If you measured the "took" field, how large is the result set in kB/MB?
What is the number of TCP packets? Use tcpdump to monitor the network. Note
there is latency on the network, which is outside of the scope of ES. You
can use faster NICs (10gbit) or larger network buffering in your protocol
(HTTP) or compression in your data body to minimize latency (ES supports
HTTP compression, it mus be enabled).

If you can't bear the HTTP overhead (headers are always uncompressed and
mixing with compressed data creates some extra work on the wire protocol)
you can go for Thrift (or WebSocket) for gaining around another 15% benefit.

Jörg

--

On Tuesday, January 8, 2013 1:14:28 AM UTC+8, Jörg Prante wrote:

Note, only 1 shard is very uncommon setup, it makes query responses slow.
If you use more shards (default is 5 for very good reason) you will have
faster responses because query response generation can be executed on many
distributed indices in parallel. Selecting a replica level of 3 is also
very uncommon. Not that adding replica shards only scale at handling query
load in heavy concurrency situation (if the ES cluster is hammered by
thousands of queries per second), but it does not scale for your case of
creating and transporting large response sets.

Jorg,

I've just tested a 3-shard, 1-replica set up on my index. ES takes the
almost a same amount of time, with a slight improvement, around 2-5%,
"took" times are still > 600.

Any ideas on how I can further tweak this?

--

James,

ok, I try to understand, 6.62 MB is the uncompressed result set size of a
single query?

If so, 800ms on ES side seems at first high for a response time (typical on
an average server hardware is 5-8 ms), but with such a large result, it's
no surprise, because ES requires time to generate the result.

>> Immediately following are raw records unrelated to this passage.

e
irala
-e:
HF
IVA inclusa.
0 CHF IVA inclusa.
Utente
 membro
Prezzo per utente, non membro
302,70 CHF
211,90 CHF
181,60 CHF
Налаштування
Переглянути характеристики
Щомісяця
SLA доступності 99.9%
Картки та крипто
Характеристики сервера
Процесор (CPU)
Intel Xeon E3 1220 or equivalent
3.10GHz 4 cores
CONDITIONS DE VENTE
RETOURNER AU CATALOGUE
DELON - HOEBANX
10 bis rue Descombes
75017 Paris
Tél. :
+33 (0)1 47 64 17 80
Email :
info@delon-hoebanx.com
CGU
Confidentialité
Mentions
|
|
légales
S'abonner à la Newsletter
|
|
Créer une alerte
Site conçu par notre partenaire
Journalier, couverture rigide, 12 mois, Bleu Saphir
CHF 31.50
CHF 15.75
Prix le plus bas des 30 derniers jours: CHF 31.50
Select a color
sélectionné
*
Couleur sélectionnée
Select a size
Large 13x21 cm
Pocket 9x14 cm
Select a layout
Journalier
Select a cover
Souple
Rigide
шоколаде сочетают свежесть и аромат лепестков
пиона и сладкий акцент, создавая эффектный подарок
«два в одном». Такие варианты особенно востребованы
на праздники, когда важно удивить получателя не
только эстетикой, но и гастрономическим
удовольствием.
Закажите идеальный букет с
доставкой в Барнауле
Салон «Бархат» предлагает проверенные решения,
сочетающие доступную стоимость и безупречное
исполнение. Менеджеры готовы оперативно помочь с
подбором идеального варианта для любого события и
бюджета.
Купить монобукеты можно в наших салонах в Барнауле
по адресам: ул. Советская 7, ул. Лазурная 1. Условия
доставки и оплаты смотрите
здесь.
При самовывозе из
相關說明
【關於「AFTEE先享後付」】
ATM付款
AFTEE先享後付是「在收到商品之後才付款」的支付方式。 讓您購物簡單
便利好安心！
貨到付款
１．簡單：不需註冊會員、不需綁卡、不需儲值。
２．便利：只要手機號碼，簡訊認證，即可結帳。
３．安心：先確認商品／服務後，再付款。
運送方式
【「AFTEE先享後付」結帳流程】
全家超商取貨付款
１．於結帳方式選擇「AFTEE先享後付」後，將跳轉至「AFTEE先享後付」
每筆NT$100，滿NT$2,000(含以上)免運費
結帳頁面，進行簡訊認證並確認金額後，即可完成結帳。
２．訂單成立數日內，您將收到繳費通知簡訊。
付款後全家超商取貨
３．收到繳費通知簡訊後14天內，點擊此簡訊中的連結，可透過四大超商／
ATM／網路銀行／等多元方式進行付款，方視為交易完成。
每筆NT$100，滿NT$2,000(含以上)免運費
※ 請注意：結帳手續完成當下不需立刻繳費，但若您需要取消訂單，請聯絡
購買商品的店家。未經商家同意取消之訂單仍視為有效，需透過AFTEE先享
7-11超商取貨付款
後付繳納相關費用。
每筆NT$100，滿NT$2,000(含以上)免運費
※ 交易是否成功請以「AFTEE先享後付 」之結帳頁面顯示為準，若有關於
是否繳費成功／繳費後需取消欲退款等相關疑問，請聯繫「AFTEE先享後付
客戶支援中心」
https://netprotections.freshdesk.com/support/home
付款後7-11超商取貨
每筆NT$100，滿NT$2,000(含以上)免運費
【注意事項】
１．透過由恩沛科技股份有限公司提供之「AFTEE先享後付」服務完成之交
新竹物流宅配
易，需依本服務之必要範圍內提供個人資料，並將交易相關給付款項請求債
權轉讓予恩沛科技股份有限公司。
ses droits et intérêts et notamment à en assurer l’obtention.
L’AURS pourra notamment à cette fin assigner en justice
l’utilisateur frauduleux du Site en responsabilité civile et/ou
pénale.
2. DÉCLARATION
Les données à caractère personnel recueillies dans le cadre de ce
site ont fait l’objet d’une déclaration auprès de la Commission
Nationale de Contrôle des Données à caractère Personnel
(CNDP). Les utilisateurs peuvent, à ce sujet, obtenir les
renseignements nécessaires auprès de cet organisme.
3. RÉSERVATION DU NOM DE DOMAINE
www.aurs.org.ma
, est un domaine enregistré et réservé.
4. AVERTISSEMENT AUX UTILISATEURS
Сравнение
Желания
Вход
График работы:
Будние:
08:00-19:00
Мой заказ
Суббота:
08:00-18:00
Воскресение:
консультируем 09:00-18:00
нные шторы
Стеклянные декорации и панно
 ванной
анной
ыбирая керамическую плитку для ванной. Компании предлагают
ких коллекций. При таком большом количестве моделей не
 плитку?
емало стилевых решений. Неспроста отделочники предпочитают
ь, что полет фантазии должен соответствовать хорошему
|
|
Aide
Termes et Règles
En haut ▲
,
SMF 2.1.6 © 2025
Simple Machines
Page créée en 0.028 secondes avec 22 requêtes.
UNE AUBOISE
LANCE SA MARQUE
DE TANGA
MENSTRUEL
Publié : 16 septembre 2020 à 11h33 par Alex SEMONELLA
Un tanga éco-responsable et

Is 800ms measured only on a cold index? Or also on a warm index?

You can try to compress the index (compressing transport is ok, but would
help more if 800ms was the total response time)

Do you have stored fields? Is the index compressed on disk?

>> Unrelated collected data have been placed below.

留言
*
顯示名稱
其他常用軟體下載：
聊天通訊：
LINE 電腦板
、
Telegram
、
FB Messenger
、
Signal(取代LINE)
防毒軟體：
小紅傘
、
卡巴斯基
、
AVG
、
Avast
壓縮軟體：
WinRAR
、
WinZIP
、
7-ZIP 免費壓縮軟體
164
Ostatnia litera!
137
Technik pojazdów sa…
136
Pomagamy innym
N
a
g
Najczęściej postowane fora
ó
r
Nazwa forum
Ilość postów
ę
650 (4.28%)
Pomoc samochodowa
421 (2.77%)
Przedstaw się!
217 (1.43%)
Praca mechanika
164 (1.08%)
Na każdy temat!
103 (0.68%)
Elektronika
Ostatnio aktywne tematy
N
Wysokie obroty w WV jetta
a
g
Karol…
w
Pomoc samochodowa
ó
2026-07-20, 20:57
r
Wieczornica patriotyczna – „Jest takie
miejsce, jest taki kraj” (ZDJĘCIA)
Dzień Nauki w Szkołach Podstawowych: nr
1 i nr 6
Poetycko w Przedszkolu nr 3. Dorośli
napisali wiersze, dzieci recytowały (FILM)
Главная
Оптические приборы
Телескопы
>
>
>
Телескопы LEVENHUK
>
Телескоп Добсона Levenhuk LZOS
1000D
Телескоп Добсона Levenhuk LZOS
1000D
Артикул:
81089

Also, I don't know your queries. Are they random? Do they repeat? You could
try to buffer your result set, if you have similar queries. This can be
achieved by moving the query to a filtered query.

Mapping the ES process into RAM could improve the situation too, because
your search seems I/O bound. How much RAM and heap is dedicated to ES, how
big is the index on disk?

Would be nice to see a small example of a document and a query so the
challenge can be understood more easily.

Jörg

--

On thing I forgot, do you use a 100Mb/s network or 1Gb/s network connection?